Multiclass classification

Nella classificazione multipla, a differenza della classificazione binaria possono essere identificate più di due categorie. Importante è comprendere l'utulizzo delle activation functions. Per la multiclass possiamo utilizzare la ReLU o la Sigmoid.

Per esempio voglio classificare 4 classi di "blobs" :) lol come nell'immagine sotto riportata, utilizzando il pacchetto sklearn:

from sklearn.datasets import make_blobs

Il modello

costruisco il modello per la gestione della classificazione multipla:

class BlobModel(nn.Module): # la nn.Module è la superclasse da derivare per costruire un modello

# customizzo gli input al costruttore
def __init__(self, input_features, output_features, hidden_units=8):
"""Initializes all required hyperparameters for a multi-class classification model.

Args:
input_features (int): Number of input features to the model.
out_features (int): Number of output features of the model
(how many classes there are).
hidden_units (int): Number of hidden units between layers, default 8.
"""
super().__init__()

# definisco i layers e il numero di neuroni che li compongnono.
# NB: i layer sono lineari e quindi rispondono all'equazione y = xw+b

self.linear_layer_stack = nn.Sequential(
  nn.Linear(in_features=input_features, out_features=hidden_units),
  nn.ReLU(), # <- does our dataset require non-linear layers? (try uncommenting and see if the results change)
  nn.Linear(in_features=hidden_units, out_features=hidden_units),
  nn.ReLU(), # <- does our dataset require non-linear layers? (try uncommenting and see if the results change)
  nn.Linear(in_features=hidden_units, out_features=output_features), # how many classes are there?
)

def forward(self, x):
  return self.linear_layer_stack(x)

Da notare che l'ultimo livello della rete neurale, (l'output level) è composto da tanti neuroni quante sono le classi da classificare. Ciascun neurone di output è associato ad una classe e ne rappresenta la probabilità che l'intput appartenga ad a Niesima classe.

NB: ricordo che i livelli sono "lineari", il che significa che corrispondono all'equazione y=x⋅WeightsT+bias il che significa bisogna aggiungere delle funzioni non lineari in grado di "spezzare" le equazioni lineari. Potremmo inserire, tra un livello lineare e l'altro una funzion non lineare come la ReLU.

_CONSEGNA_: Continua il testo sulla classificazione multiclasse a partire dalla sua ultima frase. Le voci riportate qui non servono per svolgere il lavoro.

_ESTRATTI DEL DATASET_:
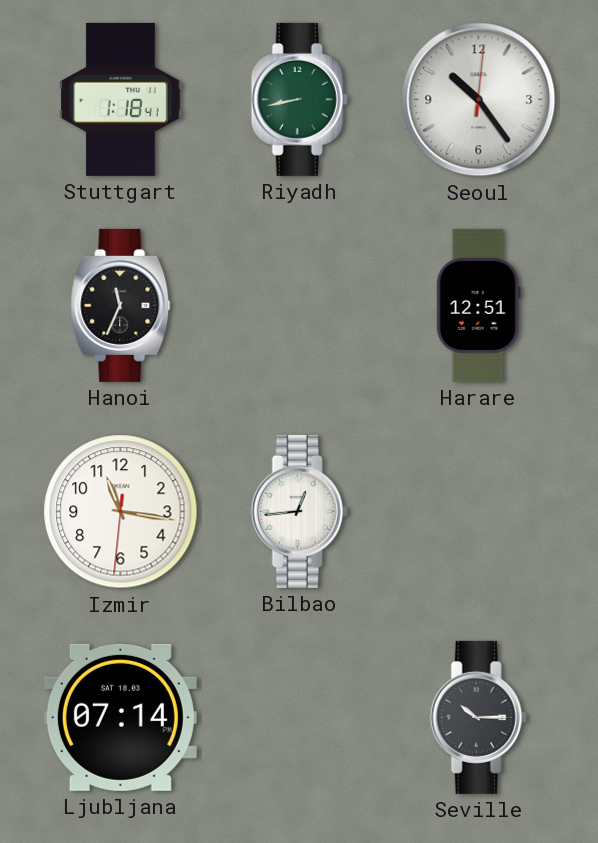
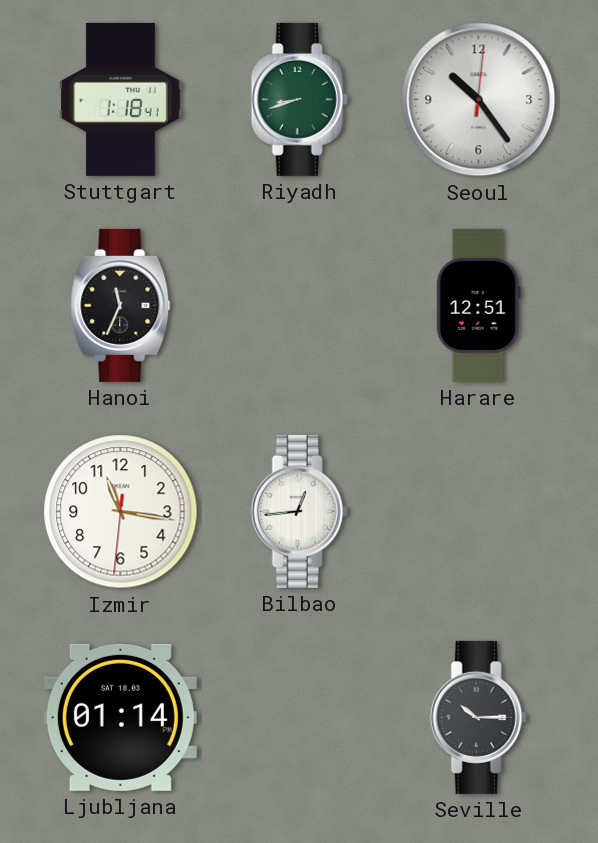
Riyadh: 8:43 -> 8:42
Ljubljana: 07:14 -> 01:14
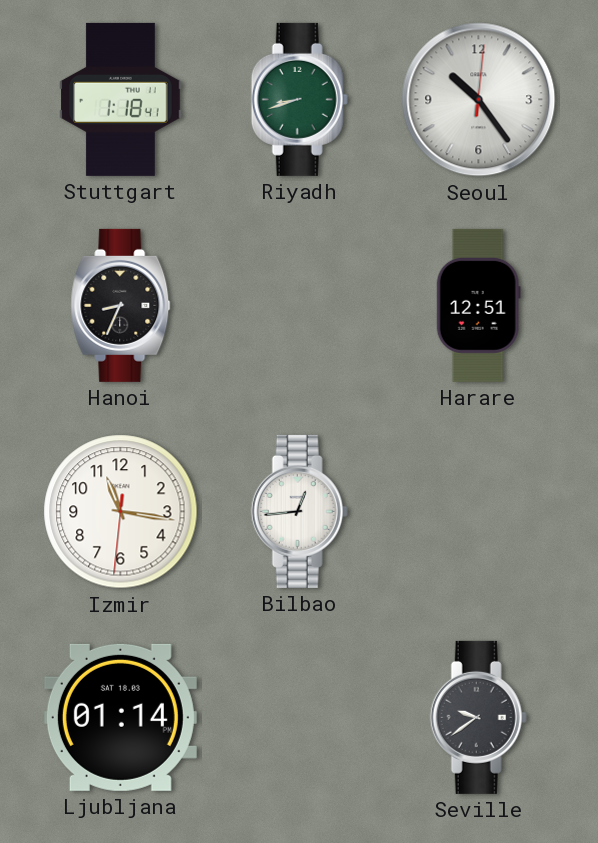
Hanoi: 11:34 -> 8:34
Seville: 10:15 -> 9:39
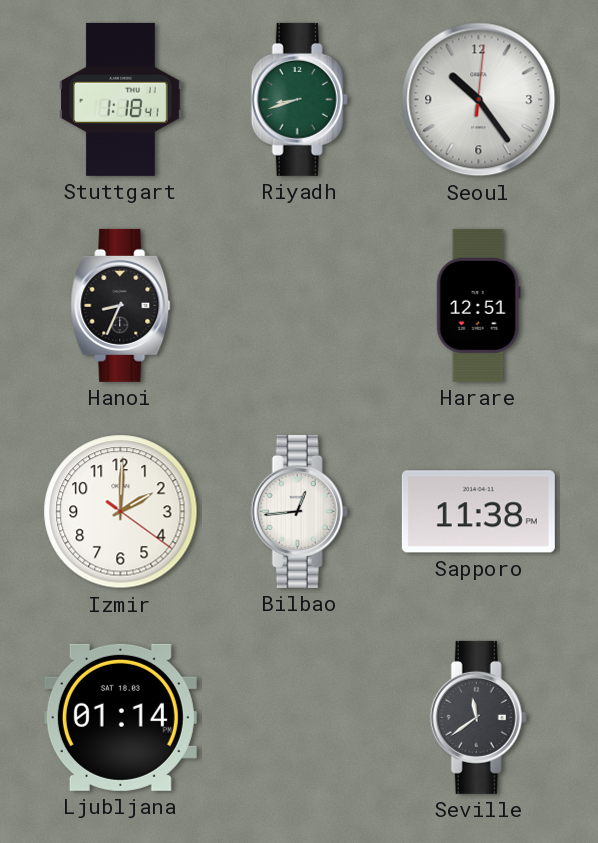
Izmir: 11:16 -> 2:00
Sapporo: none -> 11:38
Seville: 9:39 -> 11:39
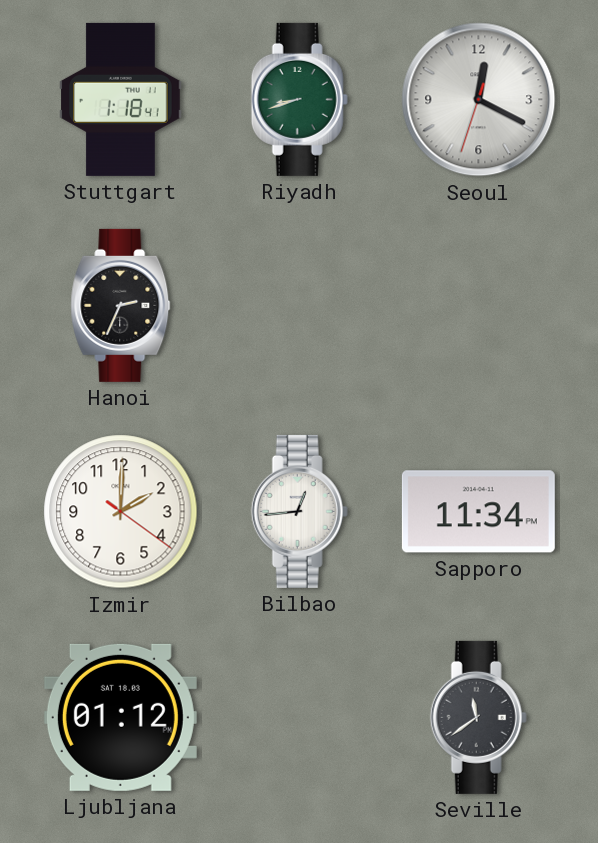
Seoul: 10:24 -> 12:19
Hanoi: 8:34 -> 2:34
Harare: 12:51 -> none
Sapporo: 11:38 -> 11:34
Ljubljana: 01:14 -> 01:12
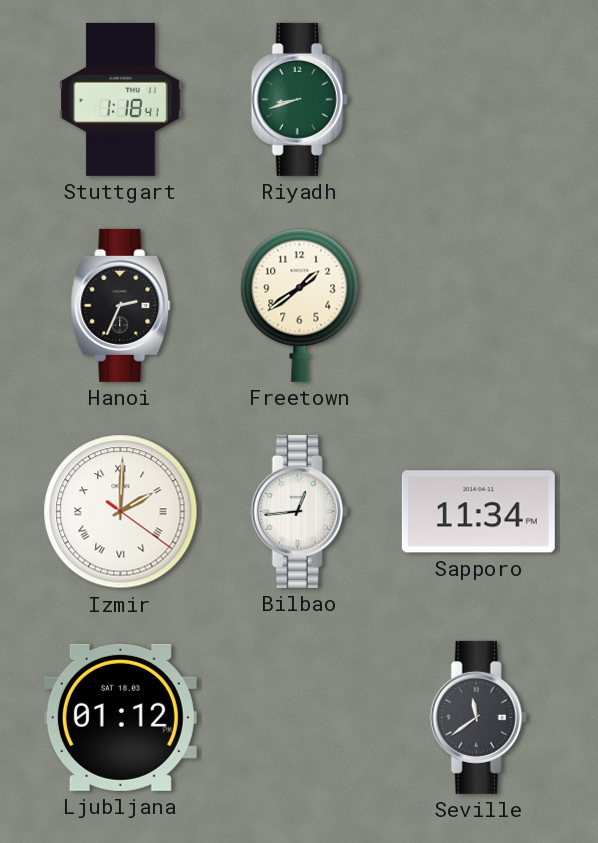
Seoul: 12:19 -> none
Freetown: none -> 1:39
Izmir numerals: Arabic -> Roman
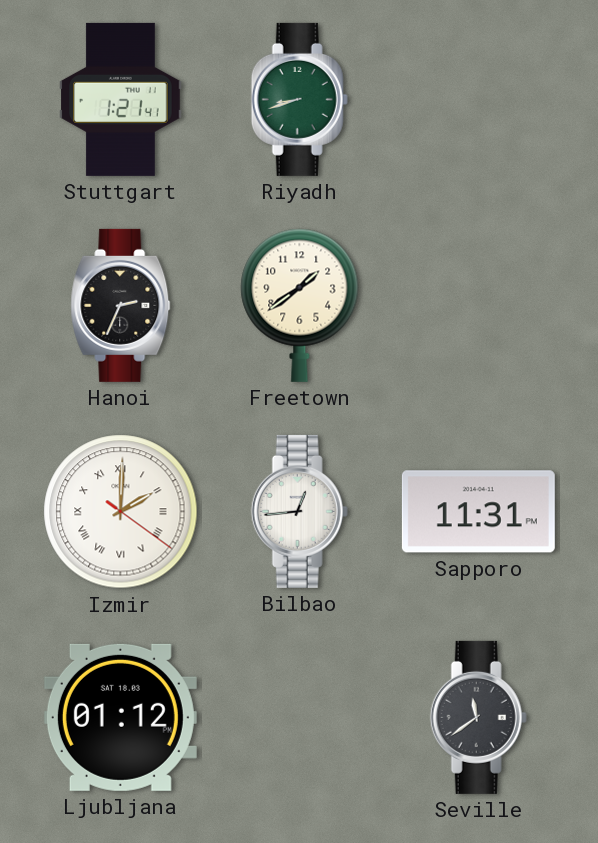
Stuttgart: 1:18 -> 1:21
Sapporo: 11:34 -> 11:31
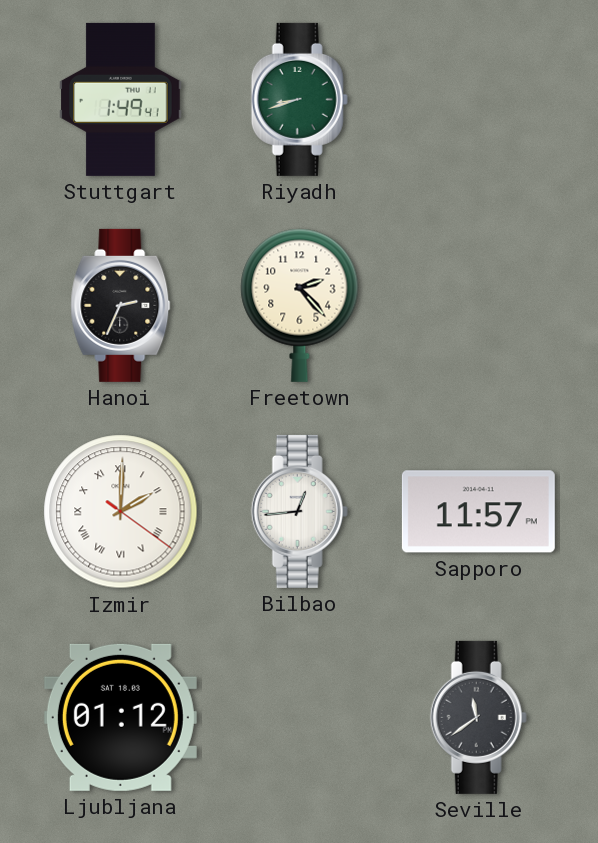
Stuttgart: 1:21 -> 1:49
Freetown: 1:39 -> 2:23
Sapporo: 11:31 -> 11:57
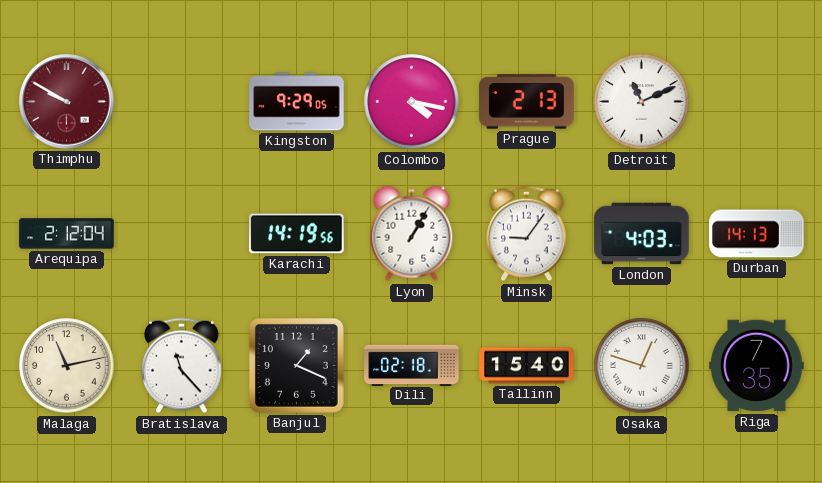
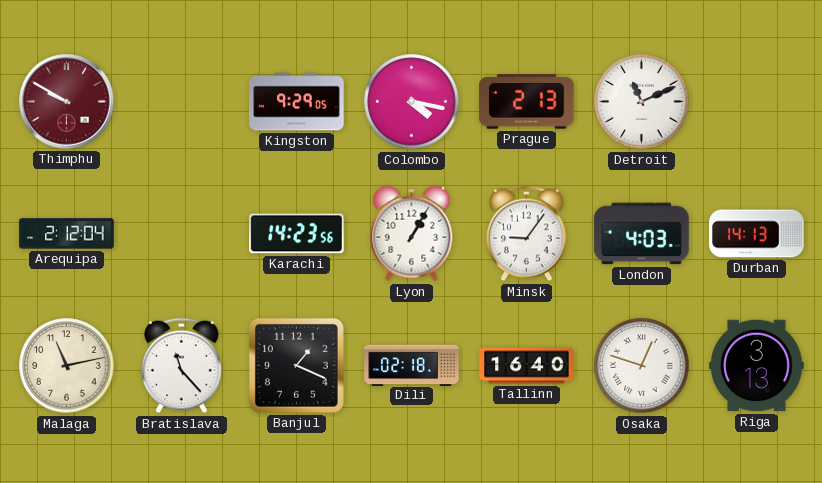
Karachi: 14:19 -> 14:23
Tallinn: 15:40 -> 16:40
Riga: 7:35 -> 3:13
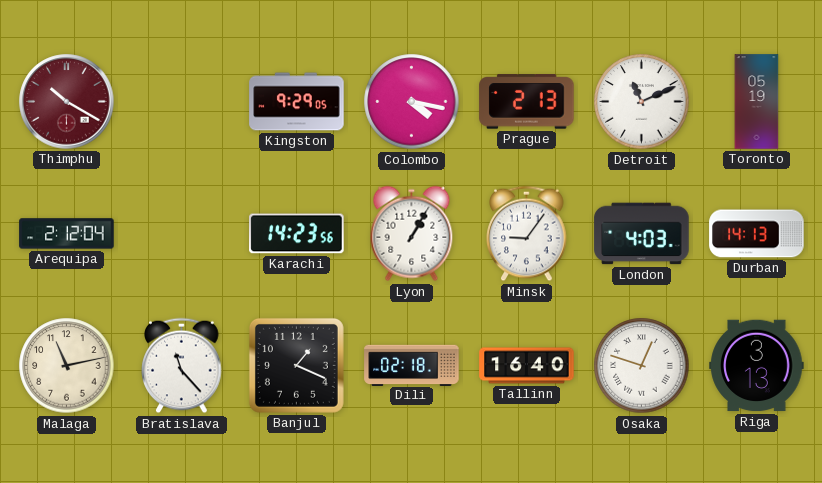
Thimphu: 9:50 -> 10:20
Toronto: none -> 05:19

_RISPOSTA AL PROBLEMA_:
Ovvimante se i dati sono nettamente separati e quindi una linea retta li può "dividere" allora potremmo evitare di inserire le funzioni di attivazione non lineare. Nell'esempio sopra visabile i 4 gruppi di "blobs" possono essere appunto separati da linee rette, il modello potrà quindi anche (opzionale) non utilizzare le ReLU non lineari.

Per le funzioni di attivazione non lienari vedi:

Activation func

La loss function

Per la classificazione multiclasse andiamo a vedere cosa pytorch offre nella pagina Loss functions

Per la binary classification in genere si usa la nn.BCEWithLogitsLoss mentre per la multiclassification si usa la nn.CrossEntropyLoss

TIP: Per la CrossEntropy fare attenzione al parametro "weight " da valorizzare nel caso i cui il numero di elementi delle classi sono diversi tra di loro, es. i gialli sono 100 metre i versi sono 20...

loss_fn = nn.CrossEntropyLoss()

L'Optimizer

Come ottimizer possiamo utilizzare quelli generici come l'Adam o il pià classico SGD, vedi pagina optimezers.

optimizer = torch.optim.SGD(model_4.parameters(), lr=0.1)

Il training loop

# Fit the model
torch.manual_seed(42)

# Set number of epochs
epochs = 100

# looppo..
for epoch in range(epochs):
  ### Training
  model_4.train()
  
  # 1. Forward pass
  y_logits = model_4(X_blob_train) # model outputs raw logits
  y_pred = torch.softmax(y_logits, dim=1).argmax(dim=1) # go from logits -> prediction probabilities -> prediction labels
  # print(y_logits)
  
  # 2. Calculate loss and accuracy
  loss = loss_fn(y_logits, y_blob_train)
  acc = accuracy_fn(y_true=y_blob_train,
  y_pred=y_pred)
  
  # 3. Optimizer zero grad
  optimizer.zero_grad()
  
  # 4. Loss backwards
  loss.backward()
  
  # 5. Optimizer step
  optimizer.step()
  
  ### Testing
  model_4.eval()
  with torch.inference_mode():
    # 1. Forward pass
    test_logits = model_4(X_blob_test)

    # NB: i logits vengono passati alla funzione softmax che restituisce la probabilità
    #     che un valore del vettori si verifichi... (un po' forzato ma spero renda l'idea)
    test_pred = torch.softmax(test_logits, dim=1).argmax(dim=1)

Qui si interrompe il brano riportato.